» TASK GOAL:
List every line in the entries below that contains the string "mmHg", copying each line in full. Match the case exactly.

» DATA EXTRACT:
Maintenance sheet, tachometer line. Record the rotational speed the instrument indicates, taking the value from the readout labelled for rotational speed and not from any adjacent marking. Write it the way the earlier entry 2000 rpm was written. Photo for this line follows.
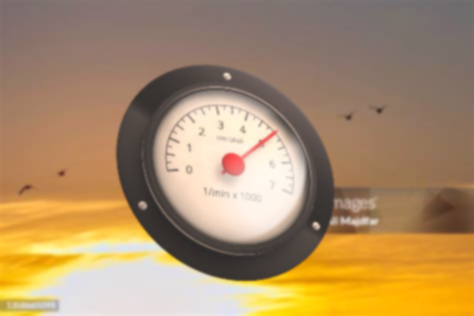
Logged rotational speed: 5000 rpm
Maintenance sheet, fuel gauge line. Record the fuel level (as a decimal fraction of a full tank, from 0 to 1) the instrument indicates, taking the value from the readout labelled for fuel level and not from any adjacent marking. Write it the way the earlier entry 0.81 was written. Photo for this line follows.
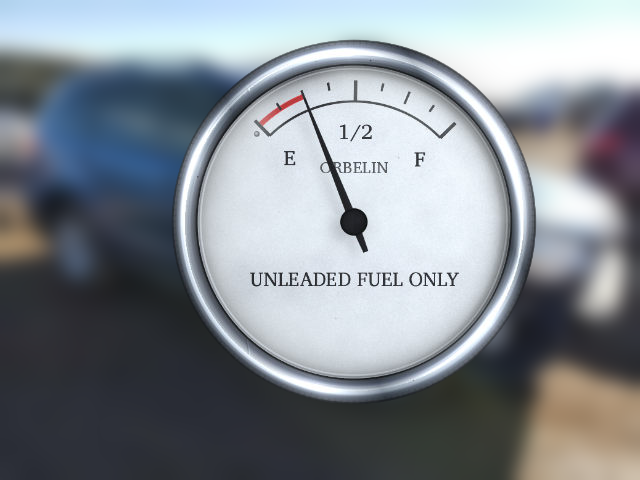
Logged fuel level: 0.25
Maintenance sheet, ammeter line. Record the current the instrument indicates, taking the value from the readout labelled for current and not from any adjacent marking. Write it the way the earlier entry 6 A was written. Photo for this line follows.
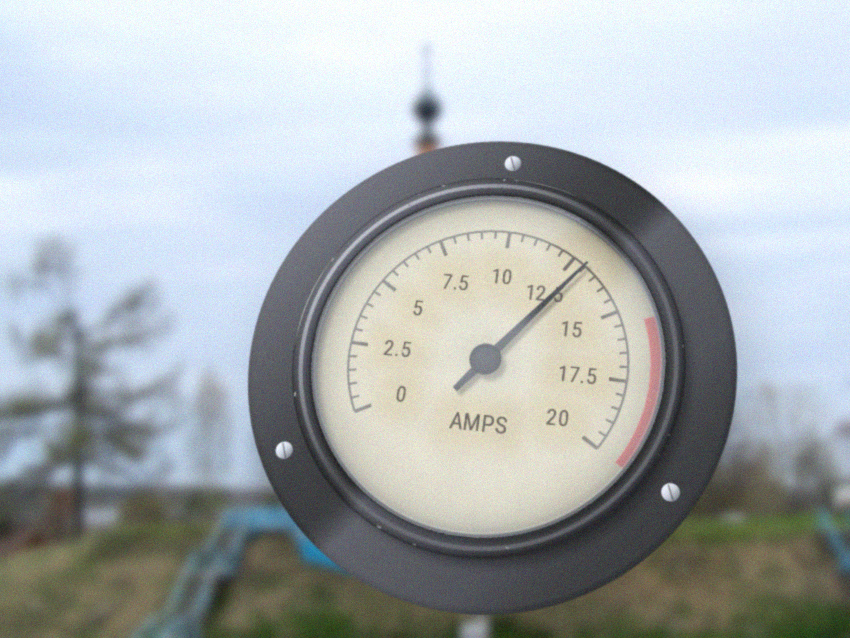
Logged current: 13 A
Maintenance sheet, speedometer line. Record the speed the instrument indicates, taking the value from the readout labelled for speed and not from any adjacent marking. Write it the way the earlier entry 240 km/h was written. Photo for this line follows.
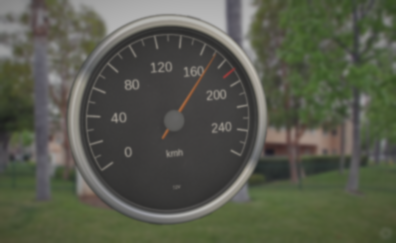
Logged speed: 170 km/h
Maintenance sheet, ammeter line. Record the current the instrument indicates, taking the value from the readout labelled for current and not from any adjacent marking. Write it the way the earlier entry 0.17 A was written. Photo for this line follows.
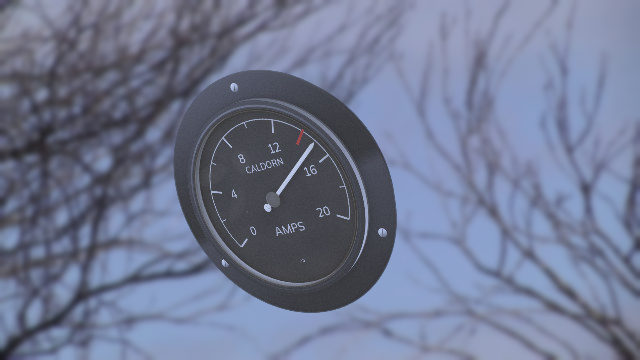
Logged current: 15 A
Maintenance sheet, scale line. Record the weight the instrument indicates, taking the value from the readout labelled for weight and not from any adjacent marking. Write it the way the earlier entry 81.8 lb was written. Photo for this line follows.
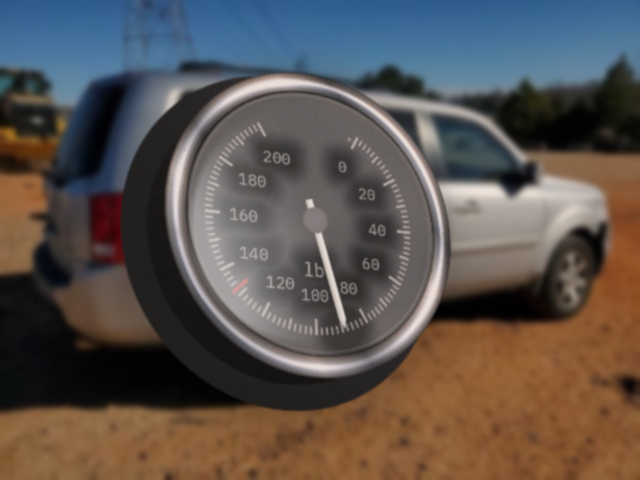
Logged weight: 90 lb
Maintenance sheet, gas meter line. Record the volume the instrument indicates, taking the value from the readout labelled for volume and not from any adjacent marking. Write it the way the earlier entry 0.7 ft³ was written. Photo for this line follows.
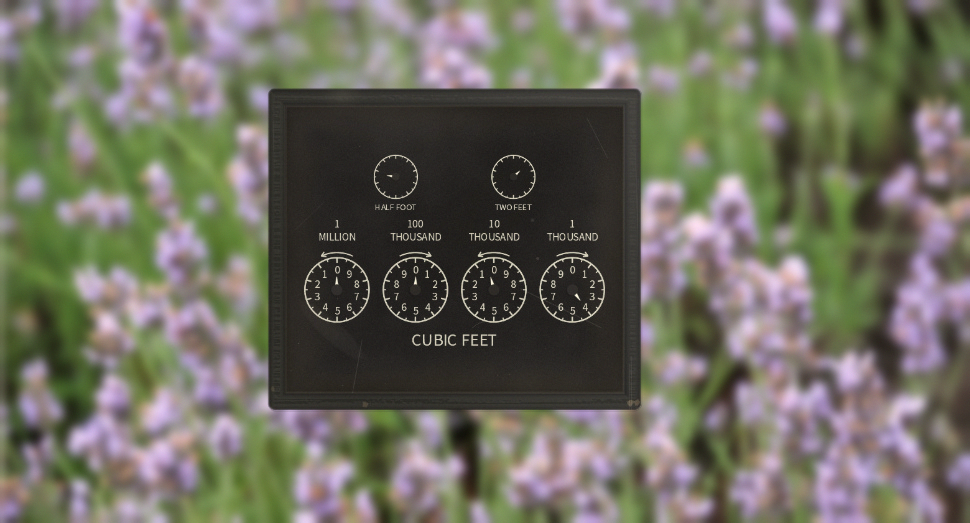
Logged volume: 400 ft³
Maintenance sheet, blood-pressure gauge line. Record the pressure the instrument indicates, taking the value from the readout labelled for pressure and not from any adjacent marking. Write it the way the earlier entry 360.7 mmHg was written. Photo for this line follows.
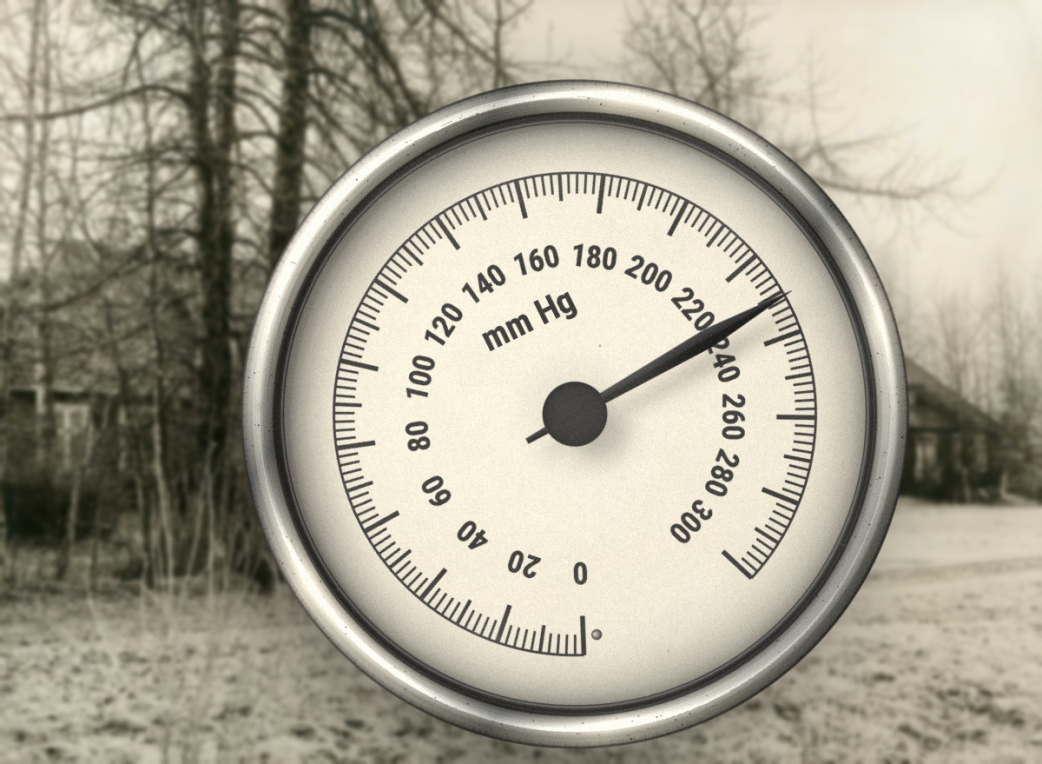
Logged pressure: 231 mmHg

» EXERCISE ANSWER:
Maintenance sheet, blood-pressure gauge line. Record the pressure the instrument indicates, taking the value from the readout labelled for pressure and not from any adjacent marking. Write it the way the earlier entry 360.7 mmHg was written. Photo for this line follows.
Logged pressure: 231 mmHg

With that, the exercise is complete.